PS-please don't report that you had the same problems that have already been described, unless of course that venting helps ameliorate your frustration.


----------



## alc112

HI!!!
Today at 7:25 Am, this window appeared:.
http://xs.to/xs.php?h=xs35&d=05262&f=12.JPG


----------



## mkellogg

I think that getting rid of the search feature has fixed the issue.  Unfortunately, we don't have the search feature now! (Except for the Google search below.)

Give me some time to find a way to make it all work.

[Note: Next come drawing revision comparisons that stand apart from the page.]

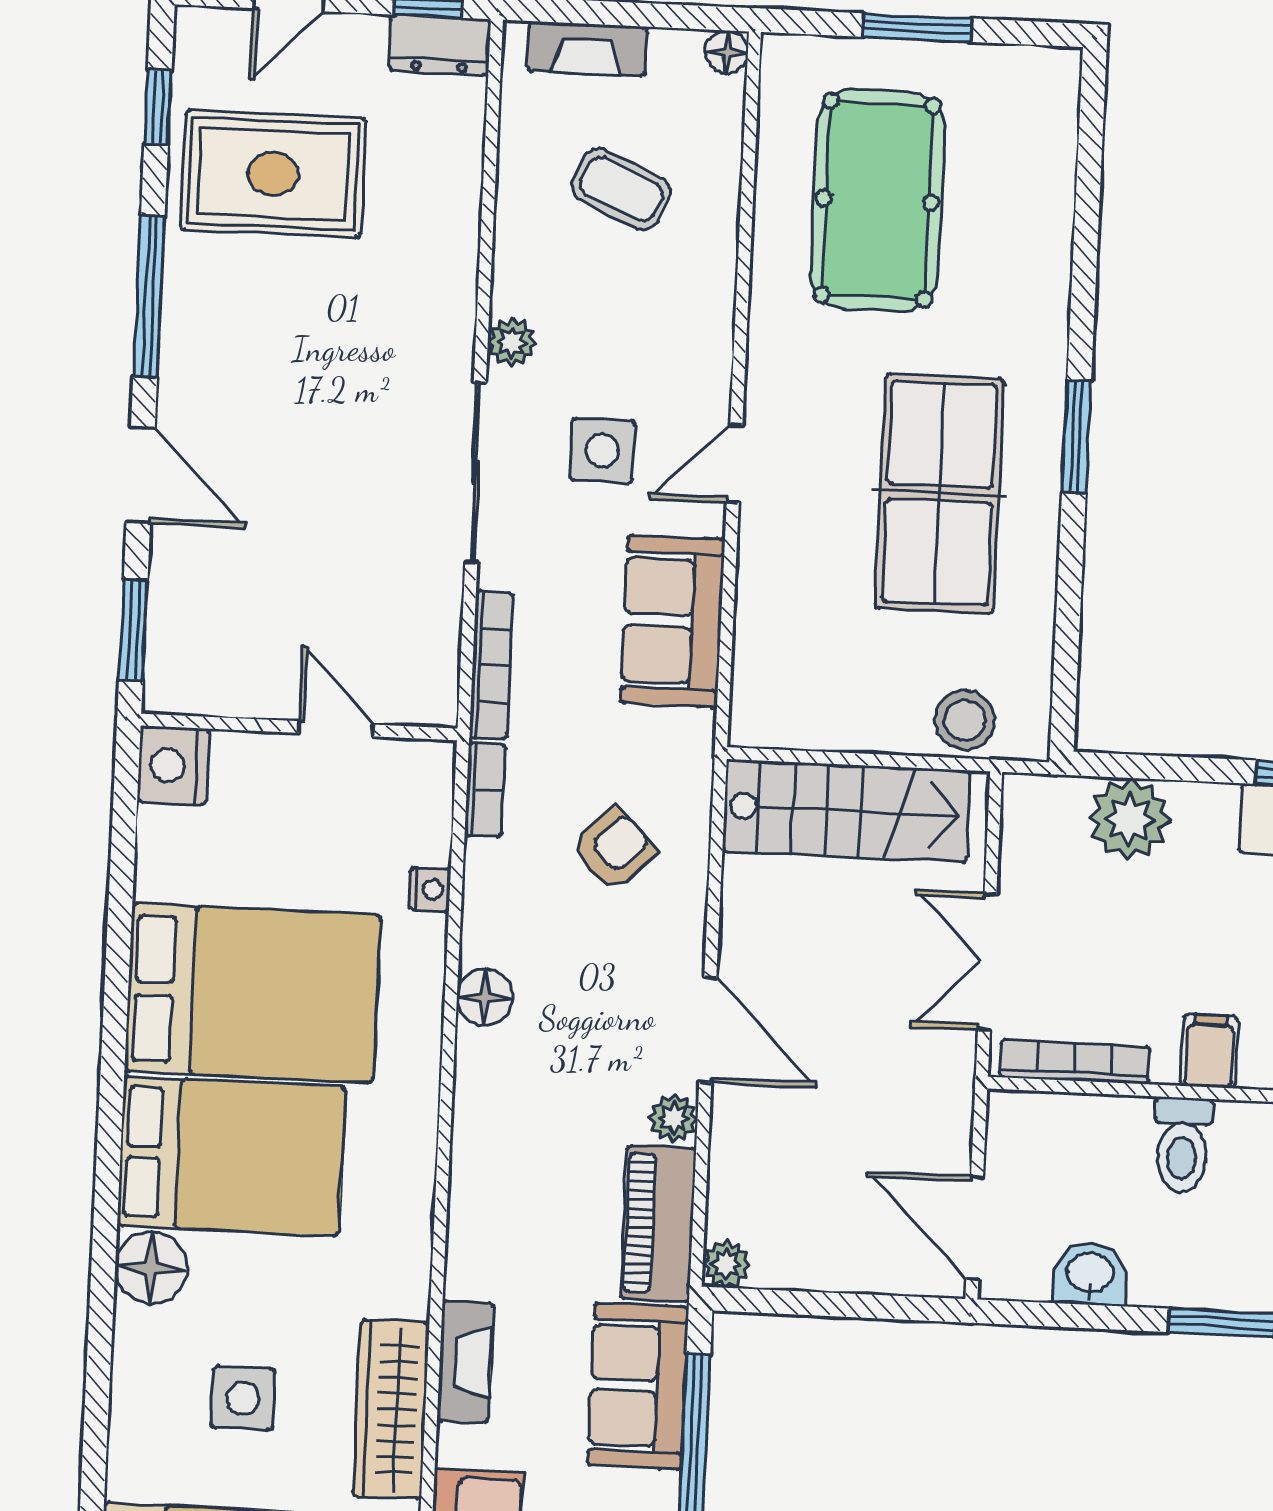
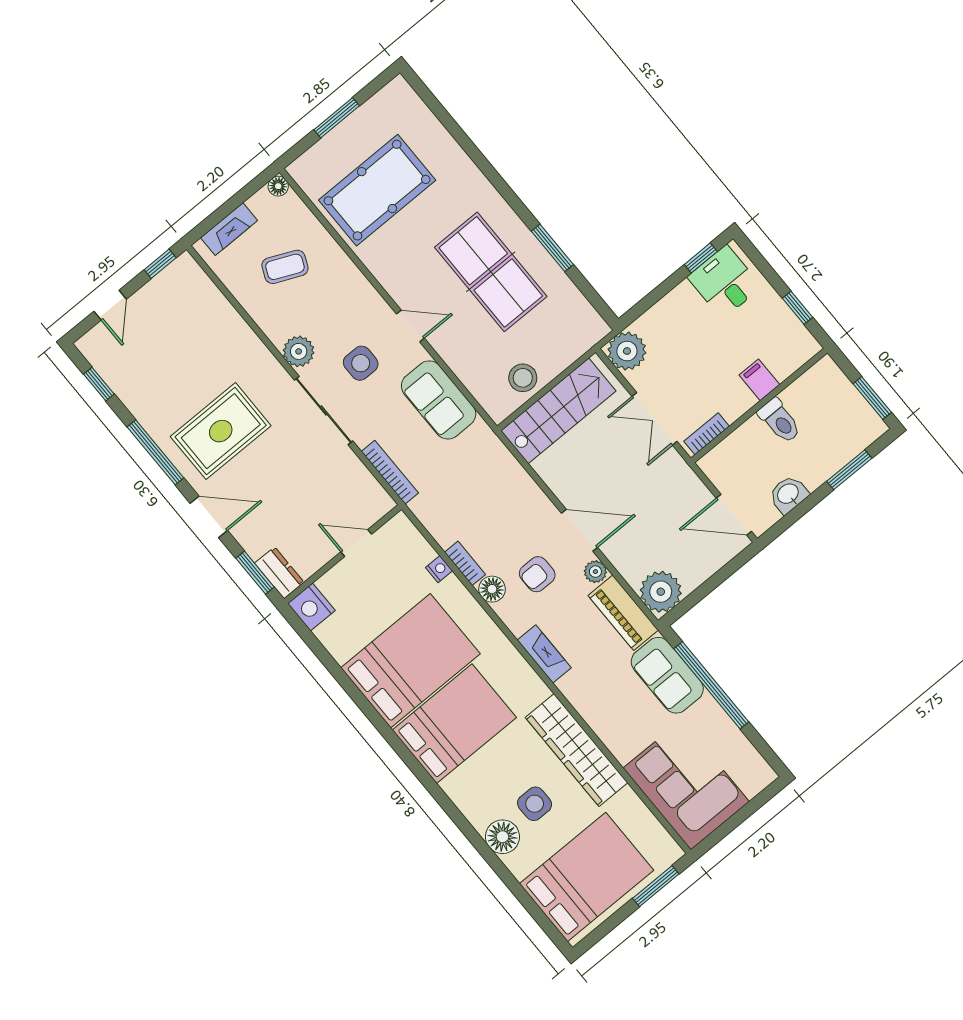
dresser: (440, 45) -> (279, 573), moved, turned -90
rug: (273, 174) -> (221, 431), moved
pool table: (877, 200) -> (377, 190), turned 90
plant: (512, 342) -> (299, 351), width x1.38, depth x1.38
window: (1077, 437) -> (552, 248), moved
door: (735, 464) -> (410, 326), swing flipped
stool: (965, 720) -> (523, 378), moved
bookcase: (485, 790) -> (465, 563), moved
plant: (1129, 819) -> (627, 351), moved
armchair: (614, 849) -> (537, 574), moved, turned -135
bookcase: (1075, 1062) -> (707, 434), width x0.64
plant: (726, 1264) -> (661, 592), width x1.88, depth x1.88
floor lamp: (151, 1268) -> (502, 837), moved
fireplace: (465, 1362) -> (544, 654), moved
wardrobe: (391, 1409) -> (577, 750), width x1.40, depth x1.17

Alc, it sounds like you should scan your computer with an anti-spyware scanner.  You can use this one for free: http://www.microsoft.com/athome/security/spyware/software/default.mspx
(Actually, all Windows users should download and use this...)

Mike


----------



## germinal

mkellogg said:
			
		

> I think that getting rid of the search feature has fixed the issue. Unfortunately, we don't have the search feature now! (Except for the Google search below.)
> 
> Give me some time to find a way to make it all work.
> 
> Alc, it sounds like you should scan your computer with an anti-spyware scanner. You can use this one for free: http://www.microsoft.com/athome/security/spyware/software/default.mspx
> (Actually, all Windows users should download and use this...)
> 
> Mike


 

I notice that the New Posts feature is not available now - has this gone the way of the Search feature or will it be restored?      


Germinal

.


----------



## VenusEnvy

germinal said:
			
		

> I notice that the New Posts feature is not available now - has this gone the way of the Search feature or will it be restored?


Look here, begin on post #5.


----------



## germinal

VenusEnvy said:
			
		

> Look here, begin on post #5.


 

Thanks Venus - I missed that - which is why I find_  New Posts _so useful.   


Germinal.


.


----------